Es sencillo escribir sobre un atleta cuando atesora tres campeonatos de España, dos veces cuarto en campeonatos europeos; cuando ha entrado tres veces entre los veinte mejores maratonianos del mundo. Pero quizá la personalidad de Guerra, lo que podría ser el nudo de una película sobre su figura, podría explicarse a través de sus últimos cuatro años. Su carrera vivió un punto cercano a lo trágico en un avión, camino de Río de Janeiro para los que iban a ser sus primeros Juegos Olímpicos. Al bajar, los médicos detectaron que había sufrido un trombo en un gemelo y que no solo no debía, ni podría, correr; sino que quedaba en cuestión incluso su vida. Él, a día de hoy, minimiza un poco todo aquello, como mirándolo por encima del hombro. Pero fue un punto de inflexión tremendo. Meses de incertidumbre sobre si podría o no volver a ser el mismo son duros para cualquiera, imaginemos para una persona cuya vida es correr, cuya ilusión es correr, cuyo alimento es salir a hacer kilómetros y buscar una meta tras otra para intentar pulverizarla.
Además, tenía 32 años y en su carrera deportiva únicamente le quedaba el ser olímpico. En ese momento, una vez superado el temor por su vida y los problemas médicos, Javi Guerra puso su foco en algo que pensaba que se le debía. Poner fin a su extensa y exitosa carrera con una maratón en unos Juegos era todo lo que en ese momento le pedía a la vida. No era fácil porque tenía que seguir manteniendo el nivel durante cuatro años. Eso no iba a ser un problema para un hombre de su perseverancia. Pero se dio cuenta de que tenía que cambiar hábitos, de que tenía que buscar otras fórmulas. Y cambió de entrenador arriesgando a ponerse en manos de alguien cuyos métodos iban mucho más allá de proporcionarle una tabla con las tareas del día. Dejó de trabajar con Antonio Serrano, con el que había conseguido sus mejores resultados desde 2013, para ponerse en manos de un preparador joven como Jesús Álvarez-Herms. «No rechazo mi pasado, lo acepto y lo agradezco», publicaba en esos días en sus redes sociales. «Estoy aprendiendo a reconstruirme, a reinventarme y a reilusionarme con nuevos objetivos».

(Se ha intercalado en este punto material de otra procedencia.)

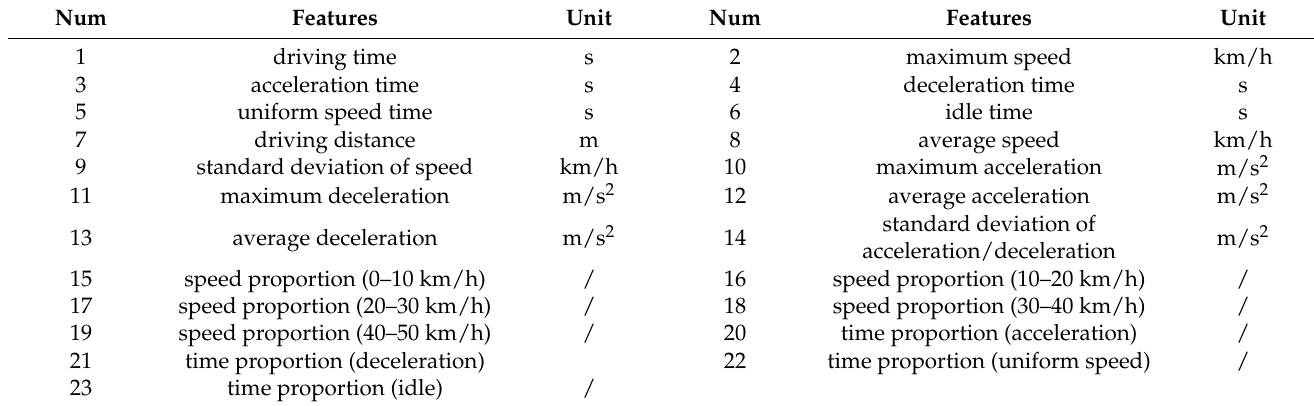
Table 4. Main vehicle parameters of the PHEV model.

De forma paralela, decidió también abandonar a la marca que le patrocinaba porque no le ofrecía las garantías de competir en igualdad de condiciones. Creaba su propio equipo y se quedaba con apenas un patrocinador y el inestimable apoyo de un amigo, como La Portada de Mediodía, en Torrecaballeros. Daba la impresión de que Javi Guerra se había quedado solo, desamparado. Pero esa impresión podía tenerla alguien que no fuera testigo de su día a día y por fortuna, para seguir el trabajo de Javi no hay que irse muy lejos. Basta con subir cada día a las pistas de atletismo Antonio Prieto de Segovia. Allí es donde se ve cada gota de sudor, cada paso de determinación. Allí es donde se aprecia al completo lo que significa el ‘Javi Guerra Team’, un equipo de gente que corre con él, que trabaja con él, que se turna para servirle como liebre en las series. Y, cuando nadie da para más, cuando solo queda Javi en pista, uno de ellos toma la bici y se pone delante porque esa es la única forma de apoyar. Podría parecer que Javi Guerra trabaja solo, pero eso no es cierto.
El trabajo que sí ha hecho solo es de otra índole. Su padre ya fue un inesperado campeón de España de cross en el año 93, pero el fantasma de la ansiedad, de la presión, se cernió sobre él y tuvo que aprender a superarlo. Javi, que desde los seis años subía a las pistas con su padre, también aprendió eso con él. Hace sus series largas por las pistas, vuelta tras vuelta, para fortalecerse mentalmente. Es reservado con su trabajo, milimétrico, aplicado hasta decir basta. Porque sabe que, sin eso, no se llega. Y lo que él va a dejar, su estela, su legado, es ese. El mensaje de que todo el trabajo del mundo no garantiza el éxito, pero no hacerlo sí es garantía de fracaso. El mensaje de que fracasar sirve, porque enseña a triunfar. Un mensaje que transmite cada día en las pistas de atletismo a todos los jóvenes que suben allí sin saber siquiera si quieren ser atletas en el futuro. Cada gota de sudor, cuenta. Cada serie, cuenta. El camino de baldosas amarillas es el que marca Javi Guerra. Es el que nos lleva con él a Tokio.